For the past couple of years, we’ve heard that Marian Hossa’s slowly declining. He’s off his game, he’s getting old, he’s going to retire, blah blah blah. He proved his critics wrong this past year, showing everyone that age is nothing but a number. He scored his 500th goal early on, hit the 1000-game milestone and made those stupid musings about his inevitable end seem light years away. But in one moment on Tuesday night, that all changed.
It was an article by Elliotte Friedman on Sportsnet that began the talk – that Hossa might have to retire because he was allergic to his equipment. What?! I know people can be allergic to a lot of things (for example, I have Latex-Fruit Syndrome) but I’d never heard of that. It seemed absurd, but it also seemed like a really lousy reason for retiring.
By Wednesday morning, we got official word from Hossa:
Over the course of the last few years, under the supervision of the Blackhawks medical staff, I have been privately undergoing treatment for a progressive skin disorder and the side effects of the medications involved to treat the disorder. Due to the severe side effects associated with those medications, playing hockey is not possible for me during the upcoming 2017-18 season. While I am disappointed that I will not be able to play, I have to consider the severity of my condition and how the treatments have impacted my life both on and off the ice.

**To do:**
Pick up the article on Marian Hossa's possible retirement and continue it from the point where it stops. The lines that follow were taken from a different source than the text above.

**Extracted data:**
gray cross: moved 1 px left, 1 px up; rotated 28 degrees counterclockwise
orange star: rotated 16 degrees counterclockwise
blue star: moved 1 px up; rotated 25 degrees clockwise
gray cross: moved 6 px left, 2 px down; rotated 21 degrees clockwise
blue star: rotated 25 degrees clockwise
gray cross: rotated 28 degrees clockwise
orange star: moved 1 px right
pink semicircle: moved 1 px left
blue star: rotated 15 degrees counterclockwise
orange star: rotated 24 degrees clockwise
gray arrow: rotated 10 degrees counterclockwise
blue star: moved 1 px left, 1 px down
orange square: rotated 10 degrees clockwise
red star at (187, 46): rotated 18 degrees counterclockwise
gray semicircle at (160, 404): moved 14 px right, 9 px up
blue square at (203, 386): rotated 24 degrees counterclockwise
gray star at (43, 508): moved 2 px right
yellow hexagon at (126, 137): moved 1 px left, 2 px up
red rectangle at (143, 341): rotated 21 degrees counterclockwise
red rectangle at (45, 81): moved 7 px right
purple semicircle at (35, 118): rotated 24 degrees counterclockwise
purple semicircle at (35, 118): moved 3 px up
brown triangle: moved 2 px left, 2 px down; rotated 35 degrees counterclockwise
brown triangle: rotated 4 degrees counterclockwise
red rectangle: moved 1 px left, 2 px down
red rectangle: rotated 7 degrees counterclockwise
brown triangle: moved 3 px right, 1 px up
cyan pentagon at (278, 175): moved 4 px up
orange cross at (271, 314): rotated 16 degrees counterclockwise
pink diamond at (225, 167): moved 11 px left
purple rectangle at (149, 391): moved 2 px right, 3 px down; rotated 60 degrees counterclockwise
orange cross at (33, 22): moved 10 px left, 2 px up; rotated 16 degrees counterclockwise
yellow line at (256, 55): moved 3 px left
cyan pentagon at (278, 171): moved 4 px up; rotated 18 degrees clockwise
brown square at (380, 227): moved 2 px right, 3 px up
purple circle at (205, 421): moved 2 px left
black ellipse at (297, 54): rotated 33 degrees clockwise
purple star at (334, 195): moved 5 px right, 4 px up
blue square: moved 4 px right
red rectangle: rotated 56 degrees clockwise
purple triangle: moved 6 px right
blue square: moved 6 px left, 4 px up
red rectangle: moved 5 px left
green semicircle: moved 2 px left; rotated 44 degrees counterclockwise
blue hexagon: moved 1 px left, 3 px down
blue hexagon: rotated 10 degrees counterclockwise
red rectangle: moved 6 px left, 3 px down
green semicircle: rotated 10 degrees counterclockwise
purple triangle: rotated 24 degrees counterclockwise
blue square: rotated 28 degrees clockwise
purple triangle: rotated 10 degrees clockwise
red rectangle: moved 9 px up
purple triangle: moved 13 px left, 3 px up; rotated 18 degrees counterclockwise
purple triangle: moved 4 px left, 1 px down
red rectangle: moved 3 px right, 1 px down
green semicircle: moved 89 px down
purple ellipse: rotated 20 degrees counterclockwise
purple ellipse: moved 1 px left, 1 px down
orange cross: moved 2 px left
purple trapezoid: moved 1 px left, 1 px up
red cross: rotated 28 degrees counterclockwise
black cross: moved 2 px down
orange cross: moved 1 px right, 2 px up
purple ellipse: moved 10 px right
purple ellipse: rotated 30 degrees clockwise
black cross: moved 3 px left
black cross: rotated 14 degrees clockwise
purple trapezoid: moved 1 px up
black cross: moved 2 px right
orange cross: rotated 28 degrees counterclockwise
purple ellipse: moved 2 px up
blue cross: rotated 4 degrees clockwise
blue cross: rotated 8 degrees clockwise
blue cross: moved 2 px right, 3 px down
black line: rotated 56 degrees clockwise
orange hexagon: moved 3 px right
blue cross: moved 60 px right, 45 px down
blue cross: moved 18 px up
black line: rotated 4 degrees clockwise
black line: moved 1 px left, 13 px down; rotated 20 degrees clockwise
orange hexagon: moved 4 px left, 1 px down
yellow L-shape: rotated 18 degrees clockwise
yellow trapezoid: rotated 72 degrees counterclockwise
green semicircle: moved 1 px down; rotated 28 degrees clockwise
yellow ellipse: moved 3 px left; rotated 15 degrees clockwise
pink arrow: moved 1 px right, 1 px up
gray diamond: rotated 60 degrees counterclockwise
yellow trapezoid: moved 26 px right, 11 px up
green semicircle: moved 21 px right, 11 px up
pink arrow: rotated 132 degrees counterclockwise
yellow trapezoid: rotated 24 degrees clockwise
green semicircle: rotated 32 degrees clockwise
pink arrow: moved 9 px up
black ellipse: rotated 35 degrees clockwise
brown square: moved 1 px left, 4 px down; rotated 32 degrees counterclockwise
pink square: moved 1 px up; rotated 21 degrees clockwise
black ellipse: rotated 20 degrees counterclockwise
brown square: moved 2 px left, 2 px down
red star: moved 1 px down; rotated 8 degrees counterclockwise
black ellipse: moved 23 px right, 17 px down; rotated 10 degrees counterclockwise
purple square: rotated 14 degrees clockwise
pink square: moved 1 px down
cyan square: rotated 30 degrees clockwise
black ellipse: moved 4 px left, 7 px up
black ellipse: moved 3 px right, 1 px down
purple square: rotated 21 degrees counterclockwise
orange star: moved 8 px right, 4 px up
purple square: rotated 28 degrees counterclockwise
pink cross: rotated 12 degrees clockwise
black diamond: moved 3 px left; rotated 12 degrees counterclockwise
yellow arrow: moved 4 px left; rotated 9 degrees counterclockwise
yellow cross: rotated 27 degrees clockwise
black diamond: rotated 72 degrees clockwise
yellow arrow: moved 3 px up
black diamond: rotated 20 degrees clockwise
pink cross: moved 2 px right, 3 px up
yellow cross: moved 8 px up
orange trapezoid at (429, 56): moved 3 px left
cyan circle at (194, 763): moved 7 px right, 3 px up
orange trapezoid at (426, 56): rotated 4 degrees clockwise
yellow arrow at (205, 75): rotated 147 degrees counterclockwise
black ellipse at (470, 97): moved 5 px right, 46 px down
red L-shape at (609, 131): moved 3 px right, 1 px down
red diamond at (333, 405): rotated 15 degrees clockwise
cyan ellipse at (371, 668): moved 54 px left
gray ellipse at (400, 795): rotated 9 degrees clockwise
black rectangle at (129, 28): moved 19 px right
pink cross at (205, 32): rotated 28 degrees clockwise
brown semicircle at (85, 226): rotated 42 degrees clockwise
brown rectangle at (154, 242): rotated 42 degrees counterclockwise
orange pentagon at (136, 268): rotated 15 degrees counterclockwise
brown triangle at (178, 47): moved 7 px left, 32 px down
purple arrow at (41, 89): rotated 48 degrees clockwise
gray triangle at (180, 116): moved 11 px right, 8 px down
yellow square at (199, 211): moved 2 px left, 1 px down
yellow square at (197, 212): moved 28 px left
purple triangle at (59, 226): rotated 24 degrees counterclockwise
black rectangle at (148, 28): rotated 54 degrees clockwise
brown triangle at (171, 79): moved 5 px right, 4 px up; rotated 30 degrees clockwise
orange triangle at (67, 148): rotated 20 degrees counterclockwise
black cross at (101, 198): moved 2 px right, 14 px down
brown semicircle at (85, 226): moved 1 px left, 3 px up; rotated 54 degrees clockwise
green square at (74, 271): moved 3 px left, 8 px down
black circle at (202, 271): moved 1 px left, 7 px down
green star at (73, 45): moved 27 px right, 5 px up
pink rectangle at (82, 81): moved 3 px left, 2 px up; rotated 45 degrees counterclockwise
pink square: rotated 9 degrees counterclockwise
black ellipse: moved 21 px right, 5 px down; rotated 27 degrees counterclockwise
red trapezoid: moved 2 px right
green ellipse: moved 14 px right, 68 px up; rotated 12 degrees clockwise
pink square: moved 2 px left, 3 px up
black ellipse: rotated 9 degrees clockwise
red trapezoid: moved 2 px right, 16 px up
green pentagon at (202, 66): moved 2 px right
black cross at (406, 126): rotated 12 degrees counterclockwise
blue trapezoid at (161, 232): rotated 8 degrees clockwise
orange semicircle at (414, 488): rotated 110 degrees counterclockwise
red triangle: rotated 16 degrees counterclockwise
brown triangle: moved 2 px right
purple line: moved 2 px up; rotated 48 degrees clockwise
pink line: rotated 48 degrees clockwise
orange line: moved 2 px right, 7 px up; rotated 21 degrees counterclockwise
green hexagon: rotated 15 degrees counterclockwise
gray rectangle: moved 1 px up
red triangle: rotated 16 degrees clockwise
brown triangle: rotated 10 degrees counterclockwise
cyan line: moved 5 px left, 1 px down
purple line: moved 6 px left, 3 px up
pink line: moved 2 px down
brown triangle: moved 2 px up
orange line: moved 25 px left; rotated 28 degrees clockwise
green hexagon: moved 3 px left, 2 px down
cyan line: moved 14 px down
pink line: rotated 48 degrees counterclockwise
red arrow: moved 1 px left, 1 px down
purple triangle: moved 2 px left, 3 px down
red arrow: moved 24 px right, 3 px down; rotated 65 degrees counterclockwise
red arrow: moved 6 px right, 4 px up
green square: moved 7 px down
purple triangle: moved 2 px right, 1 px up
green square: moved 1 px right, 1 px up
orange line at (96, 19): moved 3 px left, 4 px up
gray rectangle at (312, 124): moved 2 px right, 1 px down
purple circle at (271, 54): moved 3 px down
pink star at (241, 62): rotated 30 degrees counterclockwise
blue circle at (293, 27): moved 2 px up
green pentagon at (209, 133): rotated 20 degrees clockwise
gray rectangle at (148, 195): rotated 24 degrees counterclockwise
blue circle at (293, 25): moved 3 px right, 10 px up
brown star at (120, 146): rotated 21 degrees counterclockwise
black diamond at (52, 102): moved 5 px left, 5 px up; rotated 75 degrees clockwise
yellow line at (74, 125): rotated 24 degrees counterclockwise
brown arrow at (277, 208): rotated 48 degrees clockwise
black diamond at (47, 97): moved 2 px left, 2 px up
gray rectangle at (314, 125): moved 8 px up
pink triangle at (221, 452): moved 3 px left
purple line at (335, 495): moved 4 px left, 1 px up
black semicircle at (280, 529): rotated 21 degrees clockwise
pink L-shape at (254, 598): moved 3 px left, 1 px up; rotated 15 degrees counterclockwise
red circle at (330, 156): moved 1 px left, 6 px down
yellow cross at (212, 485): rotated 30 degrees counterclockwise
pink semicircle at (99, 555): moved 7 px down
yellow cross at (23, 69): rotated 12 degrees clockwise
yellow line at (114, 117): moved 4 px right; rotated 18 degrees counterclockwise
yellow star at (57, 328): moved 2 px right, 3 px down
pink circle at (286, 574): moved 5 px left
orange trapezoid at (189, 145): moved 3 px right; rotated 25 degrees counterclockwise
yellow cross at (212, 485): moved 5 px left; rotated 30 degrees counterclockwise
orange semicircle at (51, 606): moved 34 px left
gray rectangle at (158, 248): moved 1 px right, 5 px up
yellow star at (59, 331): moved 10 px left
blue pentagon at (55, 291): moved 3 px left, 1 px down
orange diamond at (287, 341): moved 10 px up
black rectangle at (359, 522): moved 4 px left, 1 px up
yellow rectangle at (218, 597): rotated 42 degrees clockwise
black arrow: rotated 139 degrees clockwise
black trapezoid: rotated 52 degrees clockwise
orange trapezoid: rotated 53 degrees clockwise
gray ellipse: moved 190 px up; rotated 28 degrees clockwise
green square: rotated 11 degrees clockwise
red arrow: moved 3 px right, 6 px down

**Exercise output:**
The Chicago Blackhawks organization, including Rocky Wirtz, John McDonough and Stan Bowman, and my agent, Ritch Winter, have been very supportive throughout this entire process. I would also like to thank my teammates and the amazing Blackhawks fans for their understanding. With respect to the privacy of my family, I will not be commenting any further on my health.
To have a larger than life guy like Hossa be felled because his body is betraying him this way is heartbreaking. He’s one of those players that is universally liked. There are a handful of guys in the league like that – Jarome Iginla, Jaromir Jagr and Patrice Bergeron instantly come to mind for me. If this forces him to retire, hockey will be poorer in his absence. He was a key factor in each of the Blackhawks’ three Stanley Cup wins, and he’s an indispensable part the team’s “core” group of players.
If he retires, he’ll definitely be a shoo-in for the Hall of Fame. But unless and until he makes that announcement, we’ll wish Big Hoss a speedy recovery and hope to see him on the ice again.